Some books do purport to tell ‘her’ story: Greg King’s Wallis – The Uncommon Life of The Duchess of Windsor, 1999, 2003, Arum Press, London; Anne Sebba, That Woman – The Life of Wallis Simpson, Duchess of Windsor, 2011, Weidenfeld & Nicolson, London; and Hugo Vickers, Behind Closed Doors – The Tragic, Untold Story of the Duchess of Windsor, 2011, Hutchinson are examples. Although titles or subtitles don’t always convey content, these are an indicator of each author’s angle. Possibly, publicity predating the commencement of WE’s filming may well have led to the publication of the latter two. Similarly with Diana Mitford Guiness Mosley’s The Duchess of Windsor – A Memoir, 2012, Gibson Square Books, London. Curiously, this book bears Diana Mitford’s original family name on its cover, her later married name – Mosley – on the flyleaf and omits any reference at all to her second husband’s family name. Fortunately, she writes more in the style of a Mitford than Mosley or Guiness, a droll humour enlivening this slim volume.

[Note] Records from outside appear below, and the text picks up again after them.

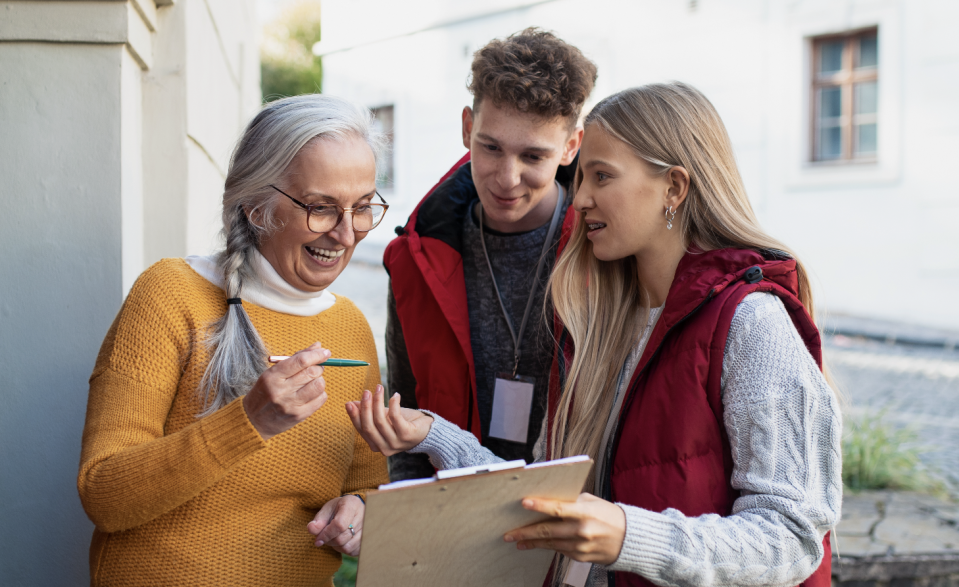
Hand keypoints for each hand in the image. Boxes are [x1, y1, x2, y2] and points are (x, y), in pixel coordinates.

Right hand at [242, 342, 329, 440]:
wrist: (254, 421)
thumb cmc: (266, 392)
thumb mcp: (273, 372)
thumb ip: (296, 358)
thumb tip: (318, 346)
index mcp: (272, 377)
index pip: (300, 361)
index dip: (316, 355)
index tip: (325, 352)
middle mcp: (281, 391)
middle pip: (312, 372)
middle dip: (319, 367)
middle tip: (317, 367)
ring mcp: (291, 405)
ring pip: (319, 385)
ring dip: (319, 380)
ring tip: (311, 381)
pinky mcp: (299, 416)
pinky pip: (321, 399)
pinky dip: (320, 393)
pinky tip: (310, 393)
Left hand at [308, 495, 363, 555]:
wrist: (354, 509)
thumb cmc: (338, 509)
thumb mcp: (327, 509)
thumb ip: (319, 519)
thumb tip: (311, 529)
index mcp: (352, 504)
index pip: (339, 525)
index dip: (326, 534)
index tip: (317, 539)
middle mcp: (364, 516)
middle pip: (342, 538)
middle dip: (328, 541)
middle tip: (324, 537)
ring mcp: (369, 529)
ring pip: (347, 547)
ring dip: (335, 546)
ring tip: (333, 537)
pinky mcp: (368, 540)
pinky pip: (353, 551)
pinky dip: (343, 549)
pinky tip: (342, 541)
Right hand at [345, 385, 432, 455]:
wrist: (427, 431)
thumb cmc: (403, 423)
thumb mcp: (384, 417)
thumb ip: (369, 412)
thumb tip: (351, 403)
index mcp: (375, 444)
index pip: (361, 429)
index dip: (354, 416)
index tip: (349, 403)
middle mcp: (384, 448)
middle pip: (369, 426)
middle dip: (365, 407)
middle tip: (367, 392)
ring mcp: (395, 443)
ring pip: (380, 421)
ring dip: (378, 402)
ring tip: (379, 388)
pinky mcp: (406, 435)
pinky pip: (395, 417)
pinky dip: (393, 404)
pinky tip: (395, 395)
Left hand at [503, 493, 625, 564]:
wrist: (630, 538)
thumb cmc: (609, 515)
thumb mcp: (592, 501)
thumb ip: (571, 501)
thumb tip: (548, 498)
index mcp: (585, 512)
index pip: (558, 508)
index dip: (540, 506)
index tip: (524, 503)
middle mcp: (582, 531)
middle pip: (548, 531)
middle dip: (525, 532)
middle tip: (509, 533)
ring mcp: (581, 546)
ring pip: (550, 544)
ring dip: (532, 542)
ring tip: (517, 541)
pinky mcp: (581, 557)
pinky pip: (560, 550)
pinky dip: (548, 546)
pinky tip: (537, 544)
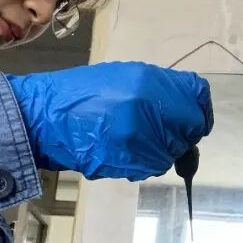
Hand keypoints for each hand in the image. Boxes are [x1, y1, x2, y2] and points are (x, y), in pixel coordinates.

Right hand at [7, 62, 212, 180]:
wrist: (43, 119)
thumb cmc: (80, 94)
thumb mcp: (124, 76)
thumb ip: (158, 89)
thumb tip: (185, 105)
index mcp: (149, 83)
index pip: (197, 97)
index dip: (199, 109)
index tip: (193, 115)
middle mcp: (149, 111)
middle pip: (190, 129)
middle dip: (181, 132)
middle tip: (160, 129)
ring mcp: (140, 140)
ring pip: (172, 152)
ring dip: (162, 149)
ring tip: (134, 137)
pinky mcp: (129, 163)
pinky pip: (153, 166)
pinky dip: (145, 160)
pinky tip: (124, 148)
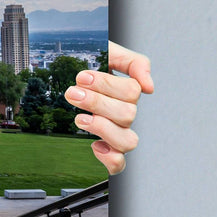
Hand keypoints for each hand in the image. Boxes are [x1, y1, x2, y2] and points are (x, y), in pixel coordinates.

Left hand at [66, 41, 152, 175]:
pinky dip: (110, 159)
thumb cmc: (90, 63)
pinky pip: (119, 164)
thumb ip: (134, 62)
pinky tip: (94, 145)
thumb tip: (149, 87)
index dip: (106, 85)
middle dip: (96, 103)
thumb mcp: (109, 51)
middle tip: (72, 93)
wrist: (67, 71)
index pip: (131, 92)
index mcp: (127, 91)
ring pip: (128, 141)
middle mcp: (125, 113)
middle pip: (127, 115)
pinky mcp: (107, 149)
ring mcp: (117, 132)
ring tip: (79, 118)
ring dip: (102, 129)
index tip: (81, 77)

Some, or indeed many, may believe that historians have something better to do than ‘buy into’ the politics surrounding the woman-become-famous-through-marriage (or, rather, infamous) and that there is so much to be done in reclaiming women’s history than spending time on Wallis and her ilk. Yet there are important issues here – of power and its ruthlessness, the politics of hypocrisy (it’s fine to have a mistress so long as she remains married to someone else, and there’s nothing wrong with three in a marriage or possible marriage), undercover attacks through allegations against the character of the woman who refuses to go along to get along, abandonment and the curtailing of freedom. These are not isolated in time. They have echoes in the past and the more recent past.
Although they may be or seem to be extreme examples of the control and curtailment of women’s lives, or so exclusive as to be disassociated from the lives of ‘real’ women, exploring the exercise of power and its operation in these instances may provide insights into power and control of and over women as a group. These insights may well justify our (or some of us) exploring the history of (some of) this exclusive band.
JAS © February 2012
The Hon. Dr Jocelynne A. Scutt is a Barrister & Human Rights Lawyer, historian and filmmaker. Her research includes the history of the struggle for equal pay, past and contemporary history of violence against women, and women and war.